= Exercise objective =
Copy the lines below exactly. Start at the first and finish with the line containing "middle pip: (2255, 976)".

= Records for this exercise =
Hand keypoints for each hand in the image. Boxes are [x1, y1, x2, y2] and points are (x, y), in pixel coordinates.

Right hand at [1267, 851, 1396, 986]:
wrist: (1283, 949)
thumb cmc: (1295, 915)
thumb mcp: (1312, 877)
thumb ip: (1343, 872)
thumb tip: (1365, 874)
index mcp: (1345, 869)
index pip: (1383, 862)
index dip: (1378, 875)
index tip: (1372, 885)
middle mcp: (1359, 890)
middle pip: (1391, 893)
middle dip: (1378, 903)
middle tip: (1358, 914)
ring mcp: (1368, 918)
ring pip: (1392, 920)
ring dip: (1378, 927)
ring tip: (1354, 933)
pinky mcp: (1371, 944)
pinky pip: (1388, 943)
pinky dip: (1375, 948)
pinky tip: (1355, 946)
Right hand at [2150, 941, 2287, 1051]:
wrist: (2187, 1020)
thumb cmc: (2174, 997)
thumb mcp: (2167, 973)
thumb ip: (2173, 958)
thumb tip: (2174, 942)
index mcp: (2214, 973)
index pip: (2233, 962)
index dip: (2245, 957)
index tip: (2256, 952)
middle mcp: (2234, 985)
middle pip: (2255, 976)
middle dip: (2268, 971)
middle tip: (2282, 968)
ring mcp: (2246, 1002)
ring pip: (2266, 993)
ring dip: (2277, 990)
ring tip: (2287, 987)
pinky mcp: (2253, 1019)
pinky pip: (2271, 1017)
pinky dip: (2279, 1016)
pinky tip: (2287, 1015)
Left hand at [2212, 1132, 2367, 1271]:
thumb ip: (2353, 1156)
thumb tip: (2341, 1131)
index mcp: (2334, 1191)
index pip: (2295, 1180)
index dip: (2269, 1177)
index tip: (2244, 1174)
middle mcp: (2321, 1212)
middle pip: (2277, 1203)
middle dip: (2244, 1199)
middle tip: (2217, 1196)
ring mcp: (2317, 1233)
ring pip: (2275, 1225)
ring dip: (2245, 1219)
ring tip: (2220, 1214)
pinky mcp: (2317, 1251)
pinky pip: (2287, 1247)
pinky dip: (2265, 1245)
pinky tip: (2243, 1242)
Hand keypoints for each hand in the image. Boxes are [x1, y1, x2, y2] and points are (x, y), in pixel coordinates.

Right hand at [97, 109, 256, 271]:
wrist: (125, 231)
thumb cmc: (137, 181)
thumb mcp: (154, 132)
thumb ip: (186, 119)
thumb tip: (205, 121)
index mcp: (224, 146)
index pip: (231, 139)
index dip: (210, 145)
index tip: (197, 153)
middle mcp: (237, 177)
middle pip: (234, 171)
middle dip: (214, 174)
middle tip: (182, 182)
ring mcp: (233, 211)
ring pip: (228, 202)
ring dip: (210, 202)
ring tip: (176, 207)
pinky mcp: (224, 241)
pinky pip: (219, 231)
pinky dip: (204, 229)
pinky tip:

= Answer box =
Hand keypoints for each hand in the image. Boxes are [x1, y1, x2, y2] and points are (x, y), in pixel coordinates.

Right hand at [1267, 851, 1396, 986]:
wrist: (1283, 949)
thumb cmc: (1295, 915)
thumb mcp: (1312, 877)
thumb ip: (1343, 872)
thumb tip: (1365, 874)
index mcp: (1345, 869)
index pip: (1383, 862)
index dip: (1378, 875)
index tip: (1372, 885)
middle mcp: (1359, 890)
middle pip: (1391, 893)
middle dip: (1378, 903)
middle tip: (1358, 914)
ring mcp: (1368, 918)
ring pip: (1392, 920)
ring dip: (1378, 927)
ring tip: (1354, 933)
pinky mcp: (1371, 944)
pinky pip: (1388, 943)
pinky dip: (1375, 948)
pinky tip: (1355, 946)
Right hand at [2150, 941, 2287, 1051]:
wrist: (2187, 1020)
thumb cmc: (2174, 997)
thumb mcp: (2167, 973)
thumb ip: (2173, 958)
thumb tip: (2174, 942)
index mcp: (2214, 973)
index pip: (2233, 962)
index dip: (2245, 957)
index tip: (2256, 952)
middle mcp: (2234, 985)
middle pip: (2255, 976)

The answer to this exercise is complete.